Source excerpt
------------

Russ,
You’re fun to play with, because you ask shrewd questions.
Yes, using the standard formula for calculating YTM/YTC/YTW is a flawed process, because I’m not reinvesting divs at the coupon rate, as the formula assumes. And the situation is even worse, because I’m not discounting estimated gains by taxes and inflation (though I do have a spreadsheet that does this and use it when vetting hundreds of bonds).
My thinking is this. Some issuers, such as WFC, have a common stock that pays a div, preferred stocks that pay divs, as well as issue bonds. What’s needed is a means to select among those securities so as to buy what seems to be the best return for the least risk. This is where Quill and I go 'round and 'round. He runs a very complicated divvie program that he asserts is the best way to build wealth through compounding. I claim he’s trading elephants for rabbits and don’t want any part of it.
So, what’s going on? Bonds mature. Stocks don’t, as don’t bond funds (be they open-end, closed-end, or exchange-traded). In that respect, preferreds are bond-like enough that they can be treated as bonds, even they are junior in the credit line. (There are some exception to the bond/stock maturity thingie, such as perpetual bonds and perpetual preferreds. Futher complicating the matter is that the divs offered by some preferreds are non-cumulative.)
So, let’s work some examples. MS/PRE has a 4% coupon and offers an attractive 5.32% current-yield. But if bought at its present price of $26.84 and called at its call date of 10/15/23, a negative (-0.72%) return would result. Whoops. A person would have been better sticking with cash. Same-same with PFFA or any divvie-paying common stock. There is no price support. Two years ago, it was trading at $26-$27. Now it’s around $23-$24, or $2 bucks down (roughly -13%). Yahoo Finance estimates the present current yield for PFFA is a fat 7.17%. That means the net-gain --if PFFA were bought 2 years ago-- is an underwhelming 50 bps/year, or only one-third of what my checking account at Rivermark CU is paying me. (1.5% on the first $15k.) Clearly, a small-money, small-experience investor --who is my chief concern-- would have been better off sticking with cash, especially since he/she needs an emergency fund more than they need money at risk in the financial casinos chasing yields that don’t materialize.

------------

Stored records
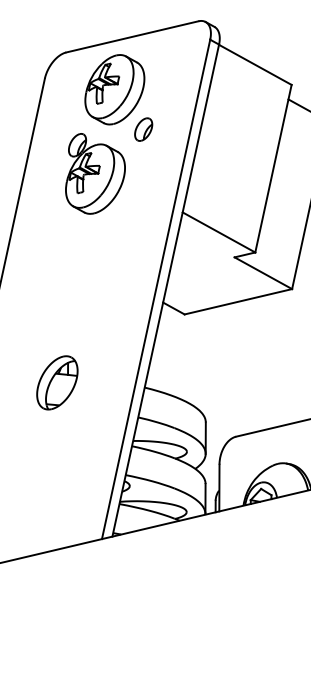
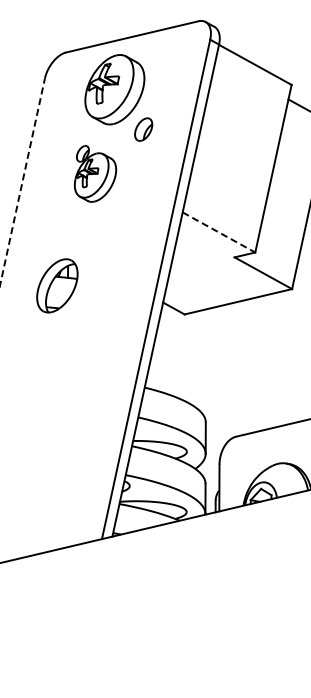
part at (95, 173) size: 61x82 px -> 44x58 px
line at (22, 181): solid -> dashed
line at (219, 232): solid -> dashed
part at (57, 382) position: (57, 382) -> (57, 285)
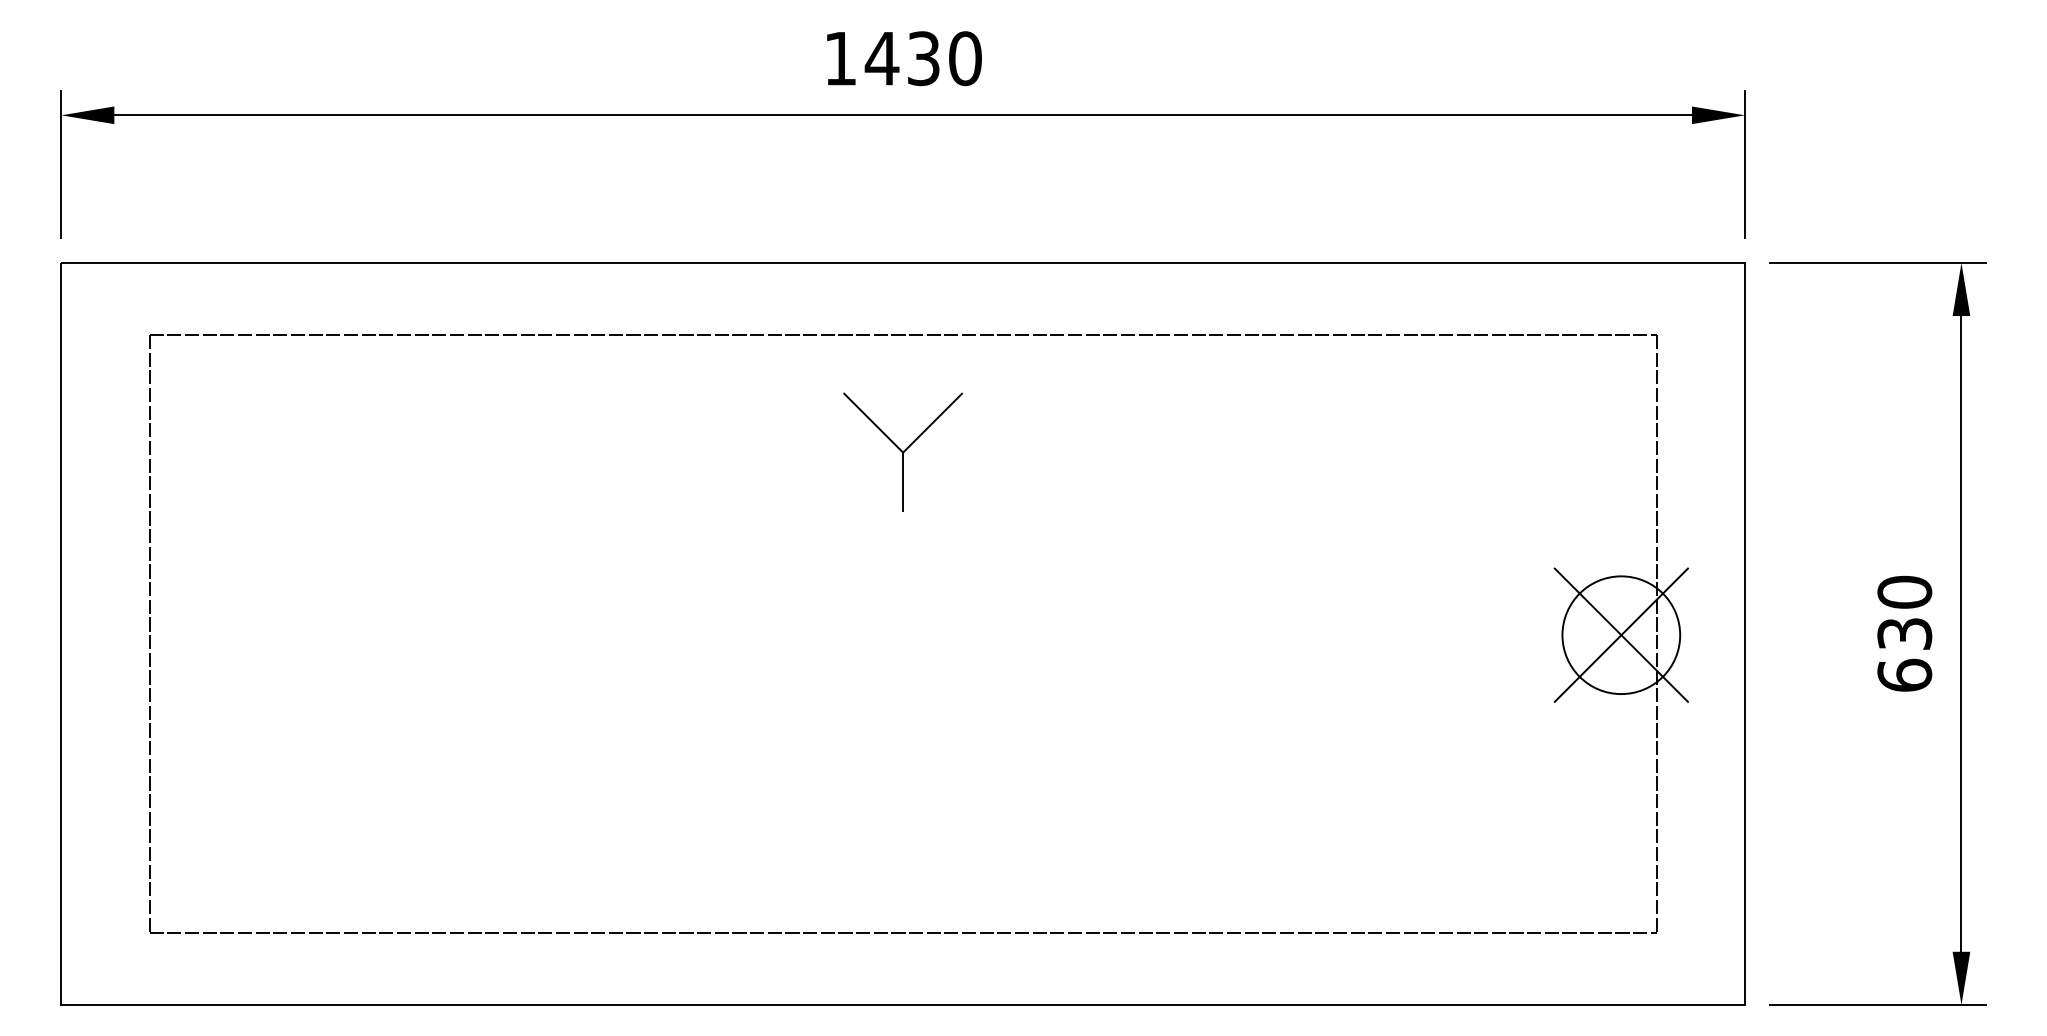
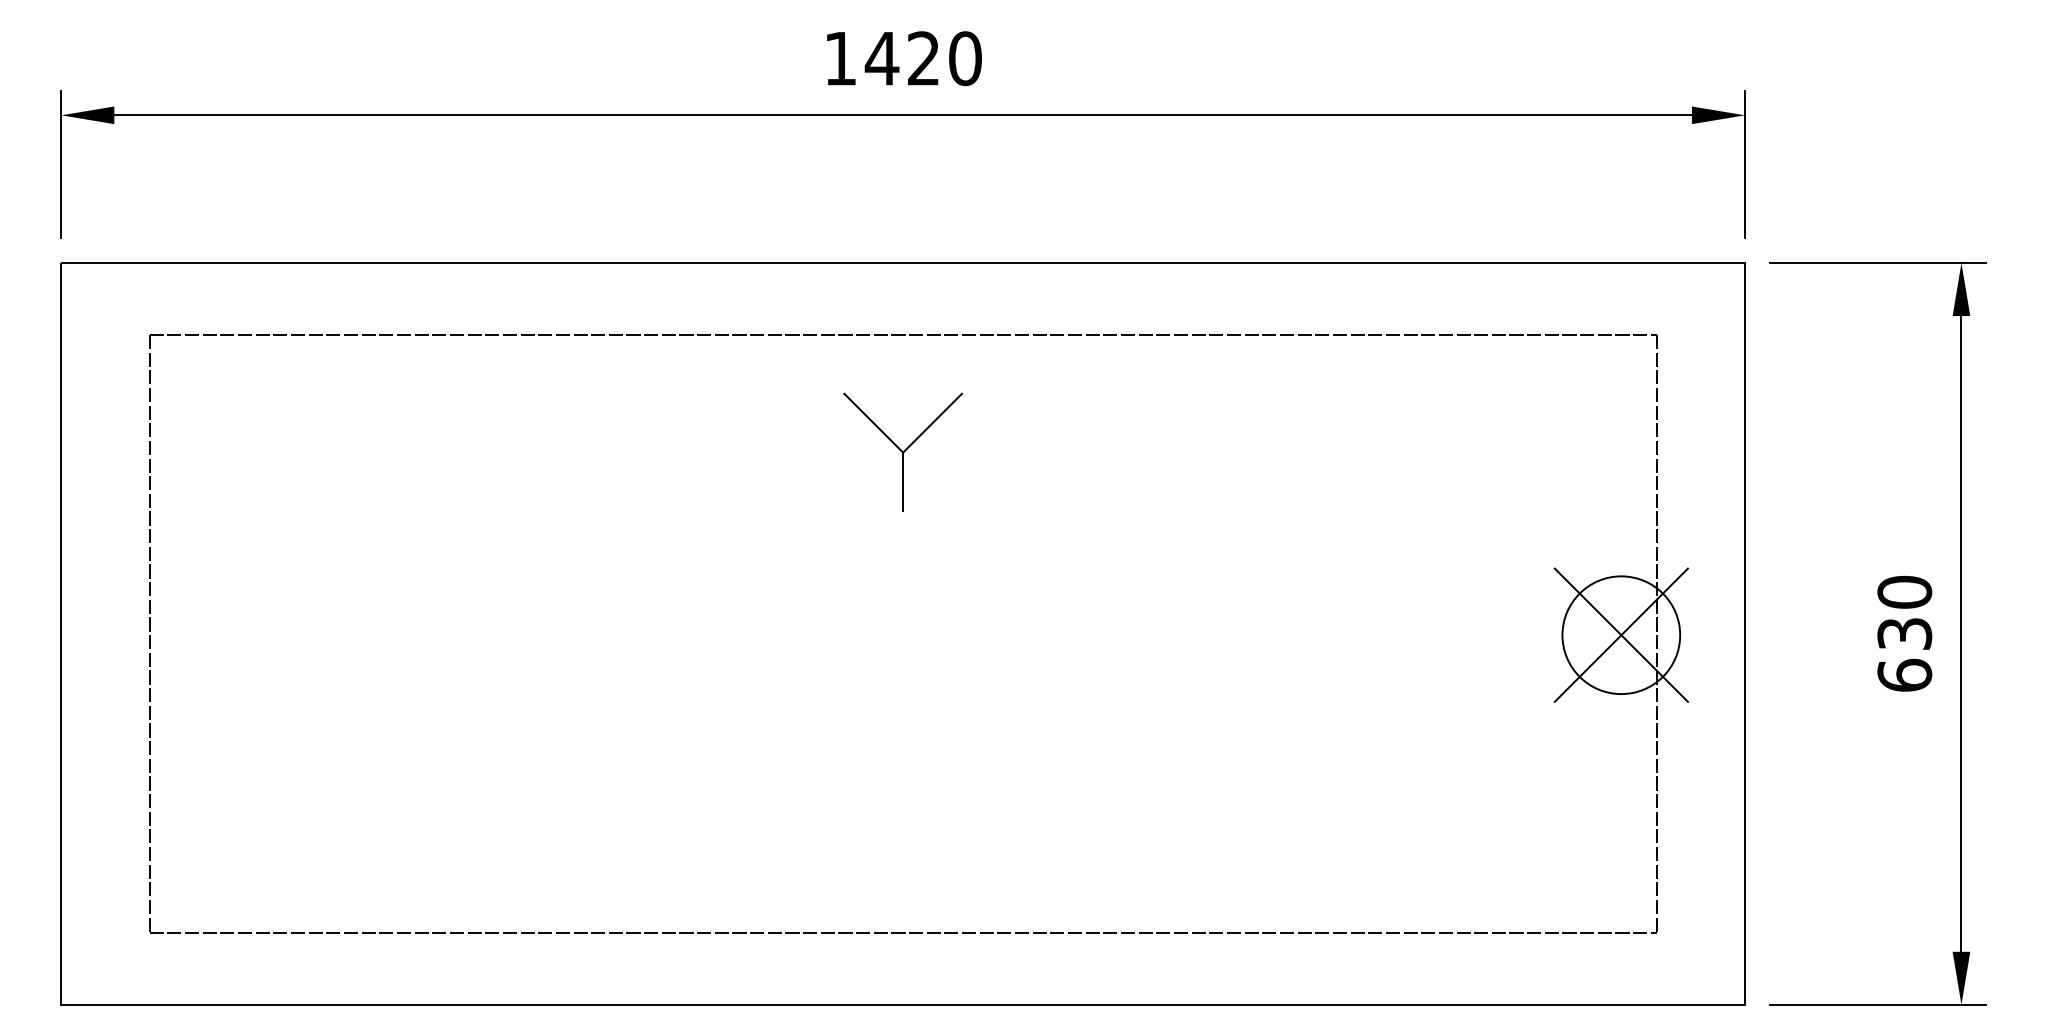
text at (923, 58): 1430 -> 1420
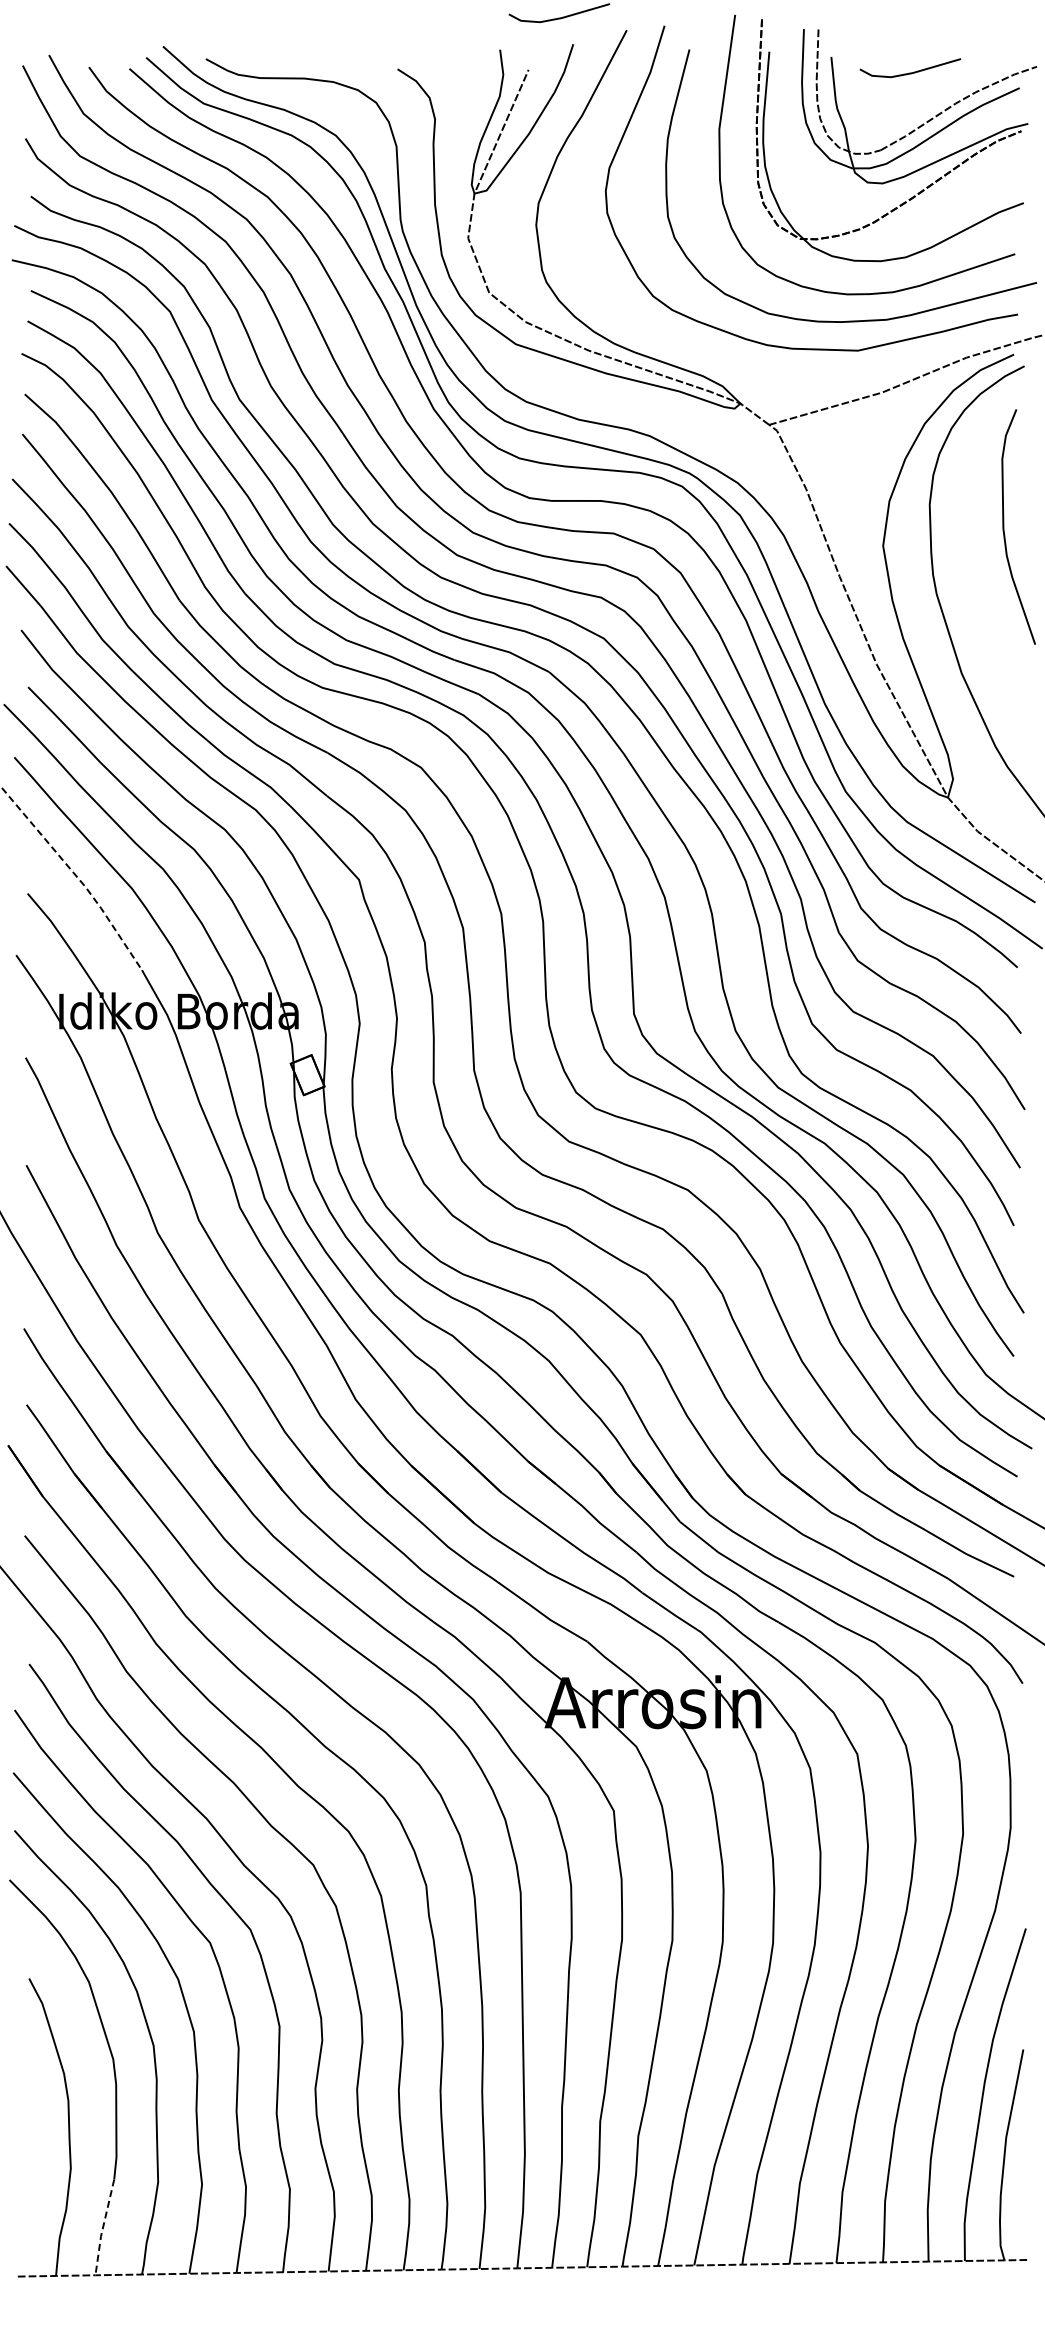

------------

Task to carry out
From the post on bond yields, return everything from "My thinking is" down to "part of it.". None of the items are needed here.

Answer to this problem
My thinking is this. Some issuers, such as WFC, have a common stock that pays a div, preferred stocks that pay divs, as well as issue bonds. What’s needed is a means to select among those securities so as to buy what seems to be the best return for the least risk. This is where Quill and I go 'round and 'round. He runs a very complicated divvie program that he asserts is the best way to build wealth through compounding. I claim he’s trading elephants for rabbits and don’t want any part of it.